Forum Moderators: coopster

Message Too Old, No Replies

Regex or StriStr? Extract values from URL

         

bgordon

7:27 pm on Dec 21, 2009 (gmt 0)

10+ Year Member



http://10.10.10.10/media/image.asp?id=61169&img=77_9_59_38-PMsomeimagename.jpg&w=640&h=480&client_id=989

Ok gurus. I figured I should be using Regex with a preg_match to pull out the image url but cannot find the right solution.

I need to get the "77_9_59_38-PMsomeimagename.jpg" out of the url, essentially, parsing everything between the "img=" and the "&w=" I have a bunch of these in an xml file I am parsing. I can download the file ok, but unless I can grab the filename out of the url, I have to make my own filename and I cannot always assume it is a JPG. By pulling the filename value and extension out, I can download the file and save it using the original filename.

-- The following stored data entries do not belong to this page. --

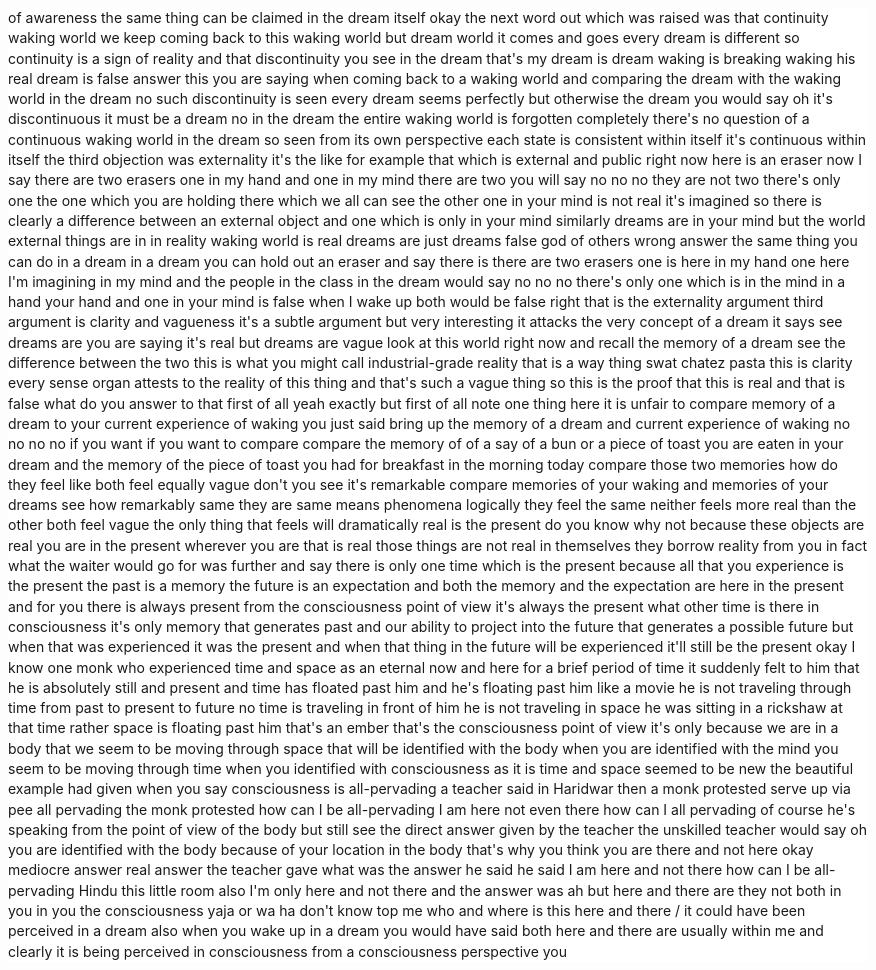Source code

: of awareness the same thing can be claimed in the dream itself okay the next word out which was raised was that continuity waking world we keep coming back to this waking world but dream world it comes and goes every dream is different so continuity is a sign of reality and that discontinuity you see in the dream that's my dream is dream waking is breaking waking his real dream is false answer this you are saying when coming back to a waking world and comparing the dream with the waking world in the dream no such discontinuity is seen every dream seems perfectly but otherwise the dream you would say oh it's discontinuous it must be a dream no in the dream the entire waking world is forgotten completely there's no question of a continuous waking world in the dream so seen from its own perspective each state is consistent within itself it's continuous within itself the third objection was externality it's the like for example that which is external and public right now here is an eraser now I say there are two erasers one in my hand and one in my mind there are two you will say no no no they are not two there's only one the one which you are holding there which we all can see the other one in your mind is not real it's imagined so there is clearly a difference between an external object and one which is only in your mind similarly dreams are in your mind but the world external things are in in reality waking world is real dreams are just dreams false god of others wrong answer the same thing you can do in a dream in a dream you can hold out an eraser and say there is there are two erasers one is here in my hand one here I'm imagining in my mind and the people in the class in the dream would say no no no there's only one which is in the mind in a hand your hand and one in your mind is false when I wake up both would be false right that is the externality argument third argument is clarity and vagueness it's a subtle argument but very interesting it attacks the very concept of a dream it says see dreams are you are saying it's real but dreams are vague look at this world right now and recall the memory of a dream see the difference between the two this is what you might call industrial-grade reality that is a way thing swat chatez pasta this is clarity every sense organ attests to the reality of this thing and that's such a vague thing so this is the proof that this is real and that is false what do you answer to that first of all yeah exactly but first of all note one thing here it is unfair to compare memory of a dream to your current experience of waking you just said bring up the memory of a dream and current experience of waking no no no no if you want if you want to compare compare the memory of of a say of a bun or a piece of toast you are eaten in your dream and the memory of the piece of toast you had for breakfast in the morning today compare those two memories how do they feel like both feel equally vague don't you see it's remarkable compare memories of your waking and memories of your dreams see how remarkably same they are same means phenomena logically they feel the same neither feels more real than the other both feel vague the only thing that feels will dramatically real is the present do you know why not because these objects are real you are in the present wherever you are that is real those things are not real in themselves they borrow reality from you in fact what the waiter would go for was further and say there is only one time which is the present because all that you experience is the present the past is a memory the future is an expectation and both the memory and the expectation are here in the present and for you there is always present from the consciousness point of view it's always the present what other time is there in consciousness it's only memory that generates past and our ability to project into the future that generates a possible future but when that was experienced it was the present and when that thing in the future will be experienced it'll still be the present okay I know one monk who experienced time and space as an eternal now and here for a brief period of time it suddenly felt to him that he is absolutely still and present and time has floated past him and he's floating past him like a movie he is not traveling through time from past to present to future no time is traveling in front of him he is not traveling in space he was sitting in a rickshaw at that time rather space is floating past him that's an ember that's the consciousness point of view it's only because we are in a body that we seem to be moving through space that will be identified with the body when you are identified with the mind you seem to be moving through time when you identified with consciousness as it is time and space seemed to be new the beautiful example had given when you say consciousness is all-pervading a teacher said in Haridwar then a monk protested serve up via pee all pervading the monk protested how can I be all-pervading I am here not even there how can I all pervading of course he's speaking from the point of view of the body but still see the direct answer given by the teacher the unskilled teacher would say oh you are identified with the body because of your location in the body that's why you think you are there and not here okay mediocre answer real answer the teacher gave what was the answer he said he said I am here and not there how can I be all-pervading Hindu this little room also I'm only here and not there and the answer was ah but here and there are they not both in you in you the consciousness yaja or wa ha don't know top me who and where is this here and there / it could have been perceived in a dream also when you wake up in a dream you would have said both here and there are usually within me and clearly it is being perceived in consciousness from a consciousness perspective you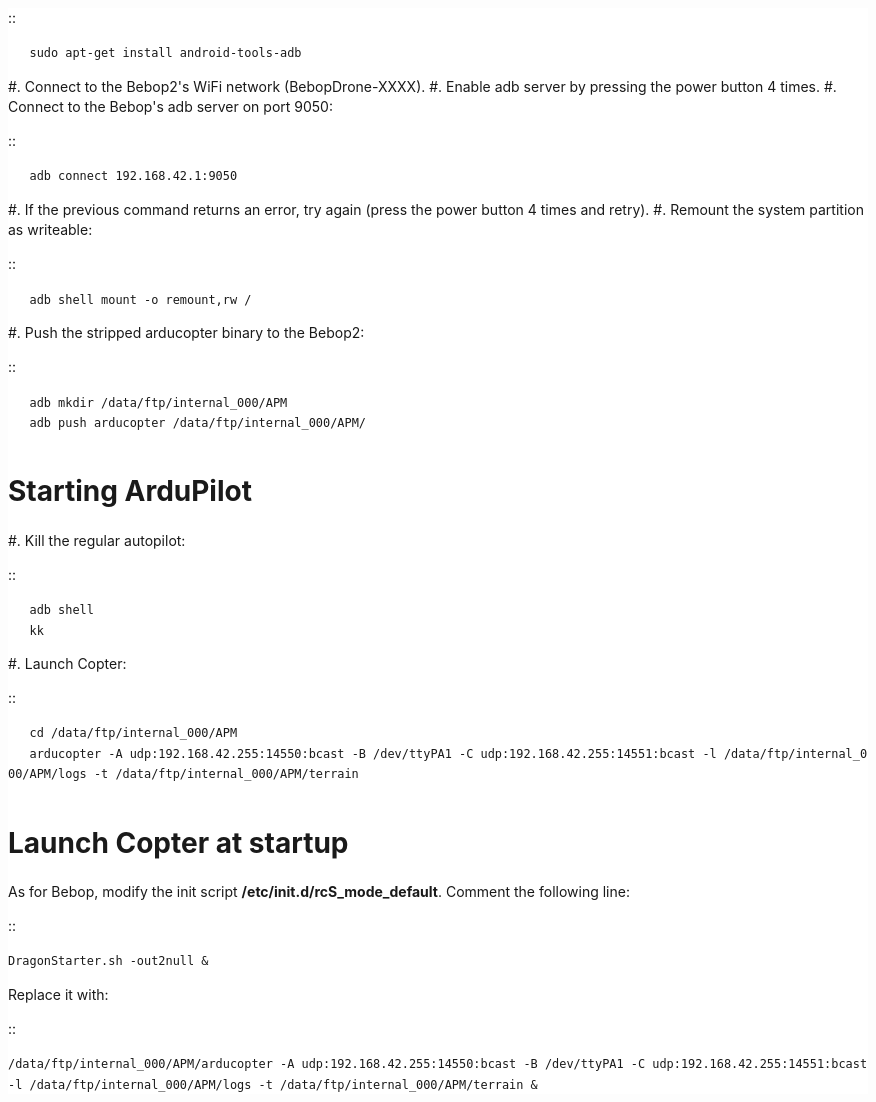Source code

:    ::

       sudo apt-get install android-tools-adb

#. Connect to the Bebop2's WiFi network (BebopDrone-XXXX).
#. Enable adb server by pressing the power button 4 times.
#. Connect to the Bebop's adb server on port 9050:

   ::

       adb connect 192.168.42.1:9050

#. If the previous command returns an error, try again (press the power
   button 4 times and retry).
#. Remount the system partition as writeable:

   ::

       adb shell mount -o remount,rw /

#. Push the stripped arducopter binary to the Bebop2:

   ::

       adb mkdir /data/ftp/internal_000/APM
       adb push arducopter /data/ftp/internal_000/APM/

Starting ArduPilot
==================

#. Kill the regular autopilot:

   ::

       adb shell
       kk

#. Launch Copter:

   ::

       cd /data/ftp/internal_000/APM
       arducopter -A udp:192.168.42.255:14550:bcast -B /dev/ttyPA1 -C udp:192.168.42.255:14551:bcast -l /data/ftp/internal_000/APM/logs -t /data/ftp/internal_000/APM/terrain

Launch Copter at startup
========================

As for Bebop, modify the init script **/etc/init.d/rcS_mode_default**.
Comment the following line:

::

    DragonStarter.sh -out2null &

Replace it with:

::

    /data/ftp/internal_000/APM/arducopter -A udp:192.168.42.255:14550:bcast -B /dev/ttyPA1 -C udp:192.168.42.255:14551:bcast -l /data/ftp/internal_000/APM/logs -t /data/ftp/internal_000/APM/terrain &
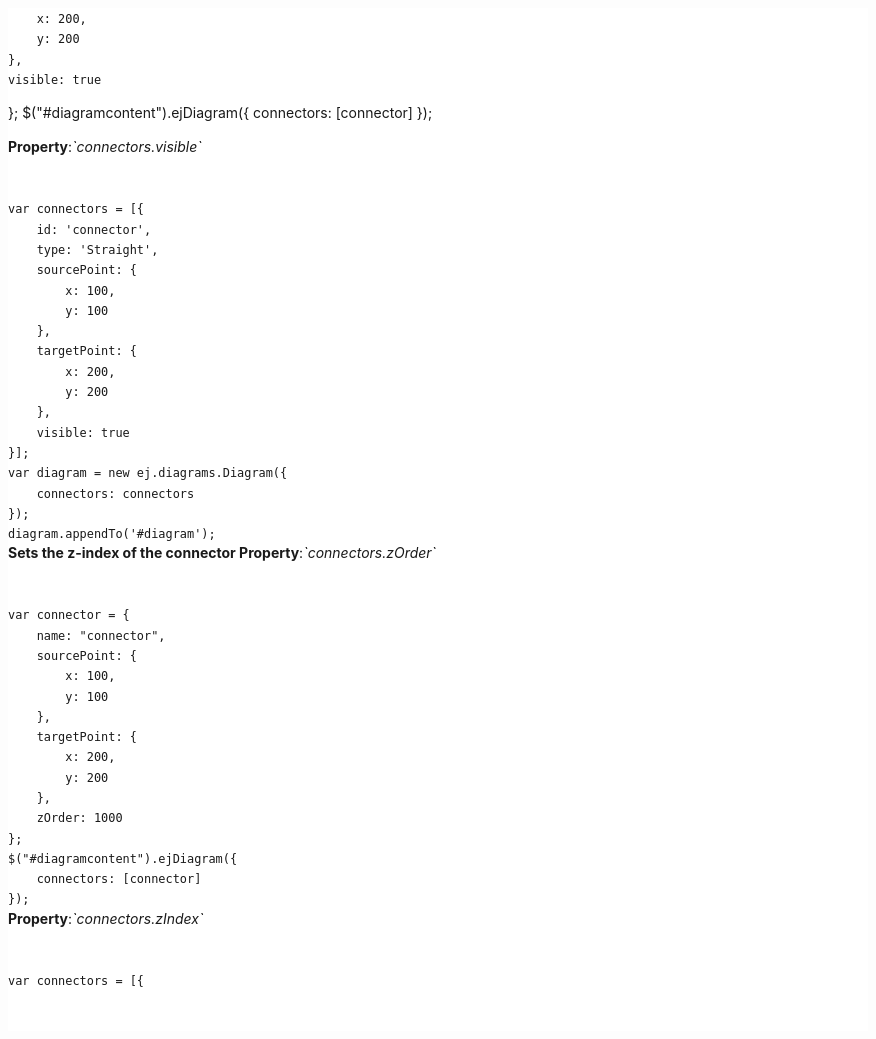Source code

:         x: 200,
        y: 200
    },
    visible: true
};
$("#diagramcontent").ejDiagram({
    connectors: [connector]
});
</code>
</td><td>
<b>Property</b>:<i>`connectors.visible`</i>
</br>
</br>
<code>
var connectors = [{
    id: 'connector',
    type: 'Straight',
    sourcePoint: {
        x: 100,
        y: 100
    },
    targetPoint: {
        x: 200,
        y: 200
    },
    visible: true
}];
var diagram = new ej.diagrams.Diagram({
    connectors: connectors
});
diagram.appendTo('#diagram');
</code></td>
</tr>

<tr>
<td><b>Sets the z-index of the connector
</b></td>
<td>
<b>Property</b>:<i>`connectors.zOrder`</i>
</br>
</br>
<code>
var connector = {
    name: "connector",
    sourcePoint: {
        x: 100,
        y: 100
    },
    targetPoint: {
        x: 200,
        y: 200
    },
    zOrder: 1000
};
$("#diagramcontent").ejDiagram({
    connectors: [connector]
});
</code>
</td><td>
<b>Property</b>:<i>`connectors.zIndex`</i>
</br>
</br>
<code>
var connectors = [{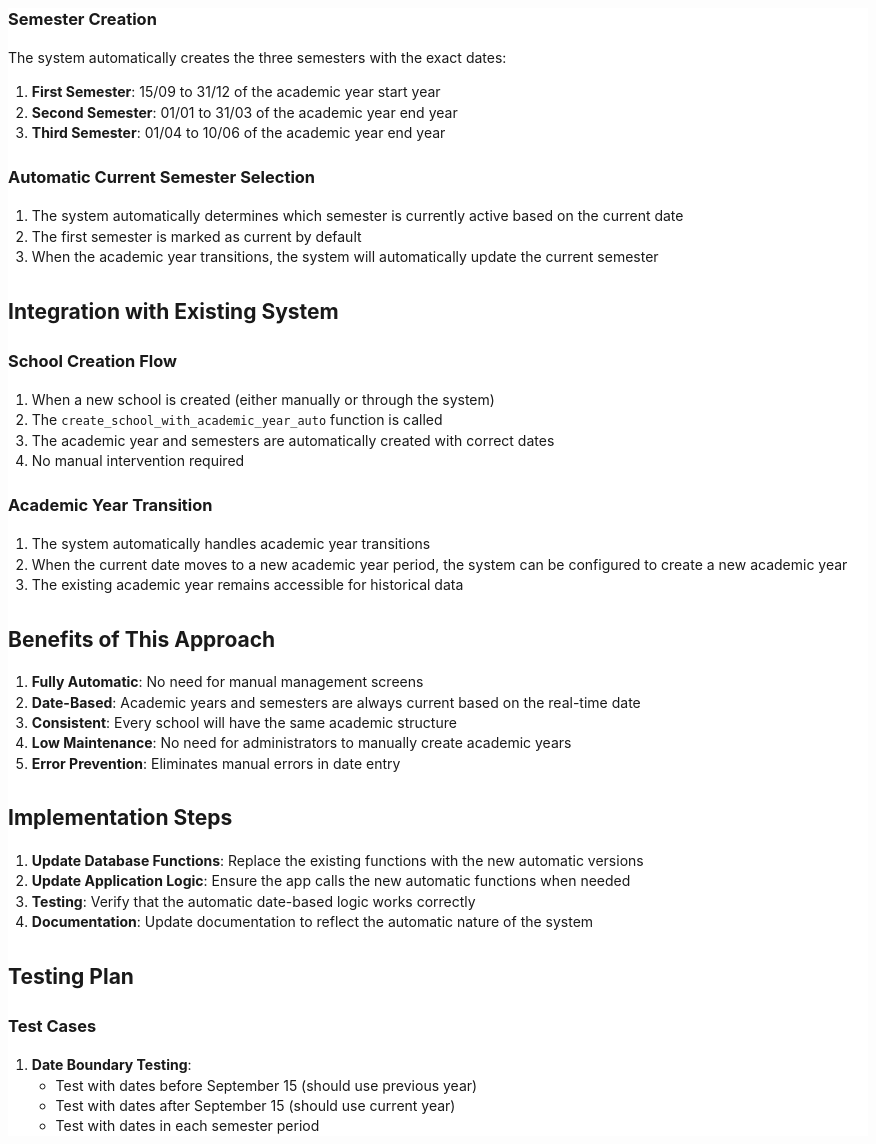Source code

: ### Semester Creation
The system automatically creates the three semesters with the exact dates:
1. **First Semester**: 15/09 to 31/12 of the academic year start year
2. **Second Semester**: 01/01 to 31/03 of the academic year end year  
3. **Third Semester**: 01/04 to 10/06 of the academic year end year

### Automatic Current Semester Selection
1. The system automatically determines which semester is currently active based on the current date
2. The first semester is marked as current by default
3. When the academic year transitions, the system will automatically update the current semester

## Integration with Existing System

### School Creation Flow
1. When a new school is created (either manually or through the system)
2. The `create_school_with_academic_year_auto` function is called
3. The academic year and semesters are automatically created with correct dates
4. No manual intervention required

### Academic Year Transition
1. The system automatically handles academic year transitions
2. When the current date moves to a new academic year period, the system can be configured to create a new academic year
3. The existing academic year remains accessible for historical data

## Benefits of This Approach

1. **Fully Automatic**: No need for manual management screens
2. **Date-Based**: Academic years and semesters are always current based on the real-time date
3. **Consistent**: Every school will have the same academic structure
4. **Low Maintenance**: No need for administrators to manually create academic years
5. **Error Prevention**: Eliminates manual errors in date entry

## Implementation Steps

1. **Update Database Functions**: Replace the existing functions with the new automatic versions
2. **Update Application Logic**: Ensure the app calls the new automatic functions when needed
3. **Testing**: Verify that the automatic date-based logic works correctly
4. **Documentation**: Update documentation to reflect the automatic nature of the system

## Testing Plan

### Test Cases
1. **Date Boundary Testing**:
   - Test with dates before September 15 (should use previous year)
   - Test with dates after September 15 (should use current year)
   - Test with dates in each semester period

It would extra special if I could grab the filename and extension separatedly in regex but I always explode it and grab the values from the array.

What is the best way to do this? The image name could contain any combination of numbers, letters, underscores and dashes in any case...

Thanks for any help you can be!

IanKelley

7:51 pm on Dec 21, 2009 (gmt 0)

WebmasterWorld Senior Member 10+ Year Member Top Contributors Of The Month



This expression is untested but should work:

&img=([^.]+)\.([^&]+)

This assumes that there will always be a file extension for the image.

bgordon

8:07 pm on Dec 21, 2009 (gmt 0)

10+ Year Member



Dang... that is way shorter and simpler than I had envisioned! It works but it also grabs the &img= as part of the capture... how to I exclude that while using it as start point?

IanKelley

8:30 pm on Dec 21, 2009 (gmt 0)

WebmasterWorld Senior Member 10+ Year Member Top Contributors Of The Month



You're probably accessing the first element of the output array? Instead look at $output[1] and $output[2] which should contain the filename and the extension respectively.

IanKelley

8:34 pm on Dec 21, 2009 (gmt 0)

WebmasterWorld Senior Member 10+ Year Member Top Contributors Of The Month



Here take a look at this example:
preg_match ('~&img=([^.]+)\.([^&]+)~','http://10.10.10.10/media/image.asp?id=61169&img=77_9_59_38-PMsomeimagename.jpg&w=640&h=480&client_id=989',$output);
print '<pre>'; print_r($output); print '</pre>';

bgordon

9:25 pm on Dec 21, 2009 (gmt 0)

10+ Year Member



Yep... you are right... they are in [1] and [2]. For my benefit and those of others reading this, how does this bit of regex capture this into three components... could I trouble you to explain each part of that little jewel? (not the php).

IanKelley

10:30 pm on Dec 21, 2009 (gmt 0)

WebmasterWorld Senior Member 10+ Year Member Top Contributors Of The Month



In a regex a pattern surrounded by parenthesis is captured as a sub pattern. In preg_match the first value of the array is the complete pattern, subsequent values are sub patterns.

So for instance the pattern: [^.]+ captures 1 or more of anything that is not a period. When a period is reached the matching stops. Putting it in parenthesis ([^.]+) causes it to be saved as a sub pattern match.